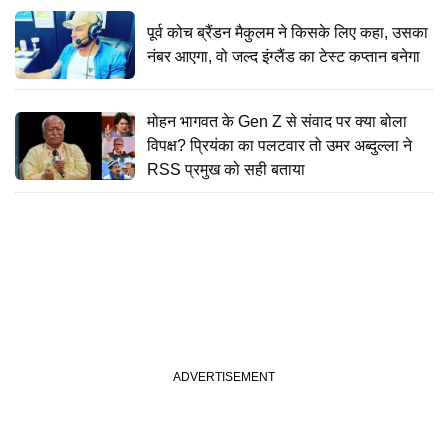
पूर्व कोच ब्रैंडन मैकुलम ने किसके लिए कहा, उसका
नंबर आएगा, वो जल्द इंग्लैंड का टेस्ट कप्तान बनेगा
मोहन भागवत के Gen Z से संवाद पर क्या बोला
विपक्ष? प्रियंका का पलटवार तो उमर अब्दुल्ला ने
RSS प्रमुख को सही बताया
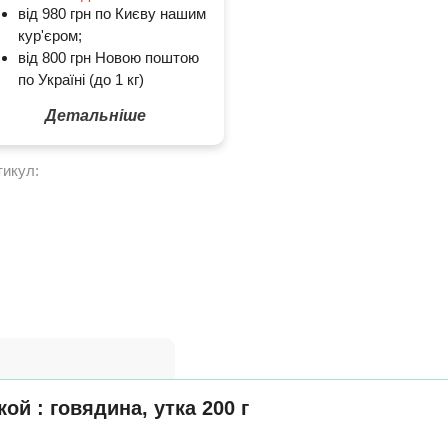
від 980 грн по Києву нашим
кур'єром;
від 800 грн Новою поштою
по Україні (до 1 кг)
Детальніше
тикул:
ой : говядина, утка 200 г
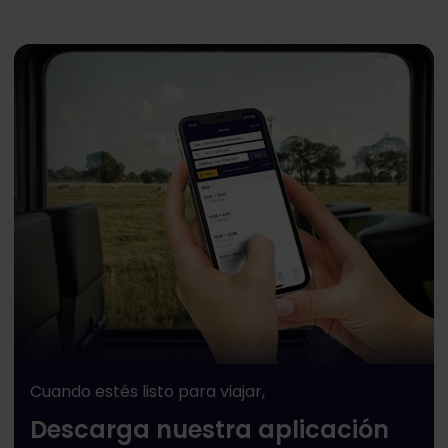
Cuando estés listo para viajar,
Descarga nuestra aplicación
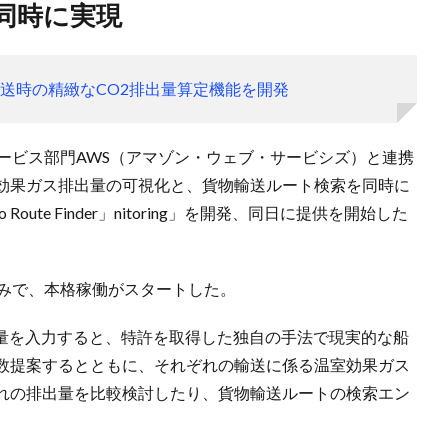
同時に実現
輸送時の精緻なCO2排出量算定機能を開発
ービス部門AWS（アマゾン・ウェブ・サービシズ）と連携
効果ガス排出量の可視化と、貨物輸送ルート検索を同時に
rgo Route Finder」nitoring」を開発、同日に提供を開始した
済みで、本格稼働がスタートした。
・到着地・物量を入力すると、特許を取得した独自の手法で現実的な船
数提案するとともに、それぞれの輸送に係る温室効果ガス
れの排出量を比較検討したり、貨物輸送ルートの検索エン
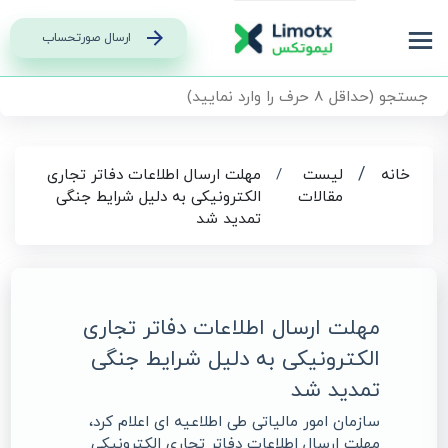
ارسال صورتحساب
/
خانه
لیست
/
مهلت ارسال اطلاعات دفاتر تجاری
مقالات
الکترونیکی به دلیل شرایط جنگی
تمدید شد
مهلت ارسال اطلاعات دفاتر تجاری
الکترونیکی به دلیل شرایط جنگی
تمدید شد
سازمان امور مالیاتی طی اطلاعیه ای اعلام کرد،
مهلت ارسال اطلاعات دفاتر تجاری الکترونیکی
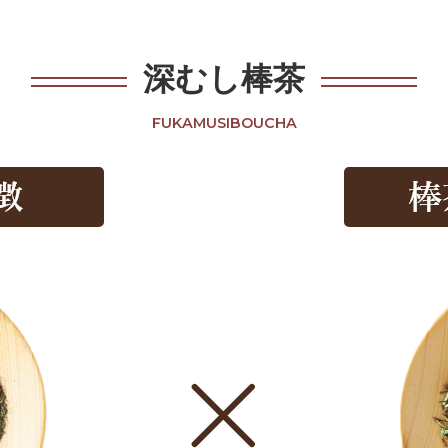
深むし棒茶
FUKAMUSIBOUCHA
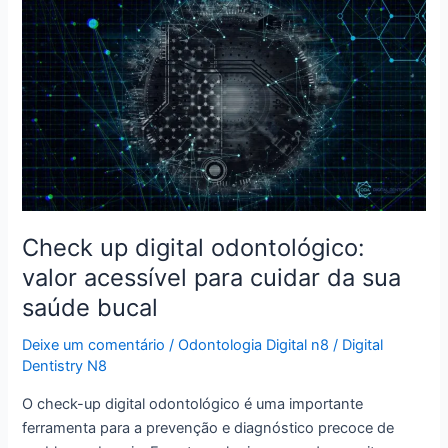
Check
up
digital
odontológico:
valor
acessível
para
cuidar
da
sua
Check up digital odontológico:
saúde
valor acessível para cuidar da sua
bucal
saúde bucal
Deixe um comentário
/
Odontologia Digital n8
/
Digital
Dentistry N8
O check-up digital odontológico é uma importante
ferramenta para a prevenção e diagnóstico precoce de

==============================

▸ Your task: All entries above, minus the pictures, should be repeated exactly.

▸ Output of the task:
पूर्व कोच ब्रैंडन मैकुलम ने किसके लिए कहा, उसका
नंबर आएगा, वो जल्द इंग्लैंड का टेस्ट कप्तान बनेगा
मोहन भागवत के Gen Z से संवाद पर क्या बोला
विपक्ष? प्रियंका का पलटवार तो उमर अब्दुल्ला ने
RSS प्रमुख को सही बताया
від 980 грн по Києву нашим
кур'єром;
від 800 грн Новою поштою
по Україні (до 1 кг)
Детальніше
тикул:
ой : говядина, утка 200 г
Cuando estés listo para viajar,
Descarga nuestra aplicación
同時に実現
輸送時の精緻なCO2排出量算定機能を開発
ービス部門AWS（アマゾン・ウェブ・サービシズ）と連携
効果ガス排出量の可視化と、貨物輸送ルート検索を同時に
rgo Route Finder」nitoring」を開発、同日に提供を開始した
済みで、本格稼働がスタートした。
・到着地・物量を入力すると、特許を取得した独自の手法で現実的な船
数提案するとともに、それぞれの輸送に係る温室効果ガス
れの排出量を比較検討したり、貨物輸送ルートの検索エン
ارسال صورتحساب
/
خانه
لیست
/
مهلت ارسال اطلاعات دفاتر تجاری
مقالات
الکترونیکی به دلیل شرایط جنگی
تمدید شد
مهلت ارسال اطلاعات دفاتر تجاری
الکترونیکی به دلیل شرایط جنگی
تمدید شد
سازمان امور مالیاتی طی اطلاعیه ای اعلام کرد،
مهلت ارسال اطلاعات دفاتر تجاری الکترونیکی
深むし棒茶
FUKAMUSIBOUCHA
Check
up
digital
odontológico:
valor
acessível
para
cuidar
da
sua
Check up digital odontológico:
saúde
valor acessível para cuidar da sua
bucal
saúde bucal
Deixe um comentário
/
Odontologia Digital n8
/
Digital
Dentistry N8
O check-up digital odontológico é uma importante
ferramenta para a prevenção e diagnóstico precoce de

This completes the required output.